一診堂占地麵積十分的大,在一診堂這裏,有一間靜室,這間靜室,平時許哲有些問題想不明白的時候,他就會坐到這間靜室裏麵苦苦的思索,直到他把那件想不明白的事情給弄清楚。
但是今天卻不一樣,知秋跪在靜室裏麵,他跟前放著一本書,這本書是道德經,雖然書上的經文他一個字也看不下去,但是他又不得不強迫自己看下去。
因為這是師父嚴厲要求他必須背下去的,如果他不背,師父抽查的時候他過不了這一關。
盡管知秋認為自己很聰明,有些東西,他幾乎過一眼就記下了,但是今天卻不一樣,道德經不過五千來字。
要說讀起來繞口,恐怕也沒有黃帝內經這些東西繞口吧,黃帝內經他都能用很短的時間背下來,但是這區區五千字,他卻怎麼記也記不下來了。
門一響,許哲走了進來。
“師父……”知秋一喜,他把手中的經書放下,站起來一拱手道:“師父……勞您來看我了。”
“我不是來看你的。”許哲的臉上沒有一絲表情,他淡淡的說:“我隻是想問問你,現在知道錯了嗎?”
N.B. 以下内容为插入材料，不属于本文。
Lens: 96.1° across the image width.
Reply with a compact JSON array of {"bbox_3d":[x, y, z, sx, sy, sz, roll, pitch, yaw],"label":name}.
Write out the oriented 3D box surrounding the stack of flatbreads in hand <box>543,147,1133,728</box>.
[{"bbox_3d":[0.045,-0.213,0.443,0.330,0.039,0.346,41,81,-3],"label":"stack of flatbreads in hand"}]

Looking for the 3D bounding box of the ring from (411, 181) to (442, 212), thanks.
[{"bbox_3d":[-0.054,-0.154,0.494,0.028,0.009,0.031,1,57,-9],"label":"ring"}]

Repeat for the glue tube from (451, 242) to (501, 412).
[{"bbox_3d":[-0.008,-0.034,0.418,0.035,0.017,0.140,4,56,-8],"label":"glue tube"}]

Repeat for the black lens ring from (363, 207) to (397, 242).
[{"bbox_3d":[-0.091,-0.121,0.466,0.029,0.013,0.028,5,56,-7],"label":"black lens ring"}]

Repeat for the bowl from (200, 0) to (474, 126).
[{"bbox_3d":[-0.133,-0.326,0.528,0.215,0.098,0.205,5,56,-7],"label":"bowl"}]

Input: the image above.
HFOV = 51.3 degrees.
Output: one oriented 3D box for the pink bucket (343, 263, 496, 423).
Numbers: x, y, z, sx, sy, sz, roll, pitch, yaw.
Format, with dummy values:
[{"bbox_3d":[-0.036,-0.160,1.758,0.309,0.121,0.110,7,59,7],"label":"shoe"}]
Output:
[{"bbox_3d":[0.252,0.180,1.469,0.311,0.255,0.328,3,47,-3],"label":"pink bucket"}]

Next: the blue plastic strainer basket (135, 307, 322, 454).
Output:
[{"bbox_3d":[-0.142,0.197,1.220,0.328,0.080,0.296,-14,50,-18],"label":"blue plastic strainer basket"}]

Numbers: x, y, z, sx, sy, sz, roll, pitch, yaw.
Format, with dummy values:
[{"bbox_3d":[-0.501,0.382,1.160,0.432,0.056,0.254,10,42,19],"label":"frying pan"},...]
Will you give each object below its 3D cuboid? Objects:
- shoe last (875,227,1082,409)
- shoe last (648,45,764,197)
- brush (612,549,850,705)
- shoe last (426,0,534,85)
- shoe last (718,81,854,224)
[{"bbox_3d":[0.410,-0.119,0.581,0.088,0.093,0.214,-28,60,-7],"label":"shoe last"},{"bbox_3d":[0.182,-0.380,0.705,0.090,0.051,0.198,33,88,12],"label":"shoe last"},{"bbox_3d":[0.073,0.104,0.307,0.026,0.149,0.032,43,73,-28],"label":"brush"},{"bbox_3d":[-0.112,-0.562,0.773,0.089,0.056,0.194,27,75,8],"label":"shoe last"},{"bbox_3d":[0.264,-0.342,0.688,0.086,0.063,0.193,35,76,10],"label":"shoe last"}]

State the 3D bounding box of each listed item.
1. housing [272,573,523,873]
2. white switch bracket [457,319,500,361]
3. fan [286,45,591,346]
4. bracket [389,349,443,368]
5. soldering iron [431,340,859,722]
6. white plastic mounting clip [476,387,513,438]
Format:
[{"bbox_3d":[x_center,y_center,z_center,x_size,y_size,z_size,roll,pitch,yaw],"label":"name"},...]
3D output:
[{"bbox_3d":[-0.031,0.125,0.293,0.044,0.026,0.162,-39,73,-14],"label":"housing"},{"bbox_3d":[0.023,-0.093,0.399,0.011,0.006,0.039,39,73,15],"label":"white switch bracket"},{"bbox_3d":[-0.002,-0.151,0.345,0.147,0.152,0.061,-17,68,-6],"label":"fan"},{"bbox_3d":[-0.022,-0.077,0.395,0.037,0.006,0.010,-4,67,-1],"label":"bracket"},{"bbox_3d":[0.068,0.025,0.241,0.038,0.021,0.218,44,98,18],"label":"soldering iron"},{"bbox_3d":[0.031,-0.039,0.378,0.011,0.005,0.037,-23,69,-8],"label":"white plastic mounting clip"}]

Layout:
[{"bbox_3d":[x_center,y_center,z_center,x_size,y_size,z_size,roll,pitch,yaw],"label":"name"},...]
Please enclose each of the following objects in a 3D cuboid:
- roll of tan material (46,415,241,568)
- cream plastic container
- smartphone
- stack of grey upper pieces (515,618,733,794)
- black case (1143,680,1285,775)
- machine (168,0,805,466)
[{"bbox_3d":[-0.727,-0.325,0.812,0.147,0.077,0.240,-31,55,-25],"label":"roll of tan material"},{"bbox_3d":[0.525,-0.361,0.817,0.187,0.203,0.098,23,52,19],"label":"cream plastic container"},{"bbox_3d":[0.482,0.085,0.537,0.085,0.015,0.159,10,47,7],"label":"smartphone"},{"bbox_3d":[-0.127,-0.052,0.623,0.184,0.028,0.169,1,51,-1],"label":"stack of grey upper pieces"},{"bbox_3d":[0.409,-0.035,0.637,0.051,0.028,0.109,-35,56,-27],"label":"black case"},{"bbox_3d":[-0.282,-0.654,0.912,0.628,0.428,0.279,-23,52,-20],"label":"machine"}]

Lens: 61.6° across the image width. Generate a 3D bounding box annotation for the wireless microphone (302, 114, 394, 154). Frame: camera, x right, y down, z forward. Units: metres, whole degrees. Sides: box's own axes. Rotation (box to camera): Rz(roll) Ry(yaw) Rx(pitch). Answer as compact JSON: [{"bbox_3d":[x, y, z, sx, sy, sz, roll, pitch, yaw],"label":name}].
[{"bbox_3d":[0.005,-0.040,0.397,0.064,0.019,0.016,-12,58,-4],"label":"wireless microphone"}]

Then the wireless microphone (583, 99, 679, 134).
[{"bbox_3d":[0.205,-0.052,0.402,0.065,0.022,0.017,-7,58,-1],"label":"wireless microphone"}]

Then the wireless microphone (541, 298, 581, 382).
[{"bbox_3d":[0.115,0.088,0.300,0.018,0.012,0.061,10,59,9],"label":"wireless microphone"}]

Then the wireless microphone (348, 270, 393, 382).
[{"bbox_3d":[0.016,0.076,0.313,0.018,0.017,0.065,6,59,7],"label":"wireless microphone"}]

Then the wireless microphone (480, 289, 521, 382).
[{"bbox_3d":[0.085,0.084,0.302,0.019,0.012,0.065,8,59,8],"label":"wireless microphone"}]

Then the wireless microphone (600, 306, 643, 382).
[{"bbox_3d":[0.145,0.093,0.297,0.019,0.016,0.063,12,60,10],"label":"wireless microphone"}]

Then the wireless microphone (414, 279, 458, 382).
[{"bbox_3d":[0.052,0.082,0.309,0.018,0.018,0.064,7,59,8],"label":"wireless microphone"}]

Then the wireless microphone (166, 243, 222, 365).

“師父……”知秋臉上出出一絲惱怒的神色,因為心情激動,所以他的臉上出現一絲不正常的潮紅:“我不知道我哪裏做錯了。”
“葉皓軒剛剛來一診堂沒有多少時間,可是師父您對他的信任太多了,他自己根本沒有獨立坐診的能力。”
“而且,他借著師父對他的信任,不把任何人放到眼裏,師父您教過我們,無規矩不成方圓,我隻是覺得,葉皓軒這個人,需要敲打敲打了。”
許哲一言不,他隻是盯著知秋,良久,他才淡淡的說:“你在這裏,已經有大半天了吧,這真的是你的想法?”
“是的,這就是我的想法,我認為,我自己並沒有做錯。”知秋咬咬牙道。
“我以你很失望。”許哲微微的搖搖頭道:“一直以來,我都以為你是一個熱愛醫學,知進退的人,我對你無比的信任,但是你今天做出來的事情,著實讓人失望。”
“師父,我還是那句話,我不認為我做錯什麼事情了。”知秋憤怒的喝道。
“你最大的該,就是有了攀比之心。”許哲道:“我教你們學醫,第一件事情教你們的就是告訴你們,醫無止境,不管怎麼樣,你們都不能有攀比之心,隻要有攀比之心,你們的醫術,永遠都沒有上乘。”
“師父,我沒有攀比,葉皓軒今天確確實實做錯了,他會毀了我們一診堂的聲譽的,我這麼做,無非也是為了我們一診堂的聲譽啊……”知秋仍然不知錯。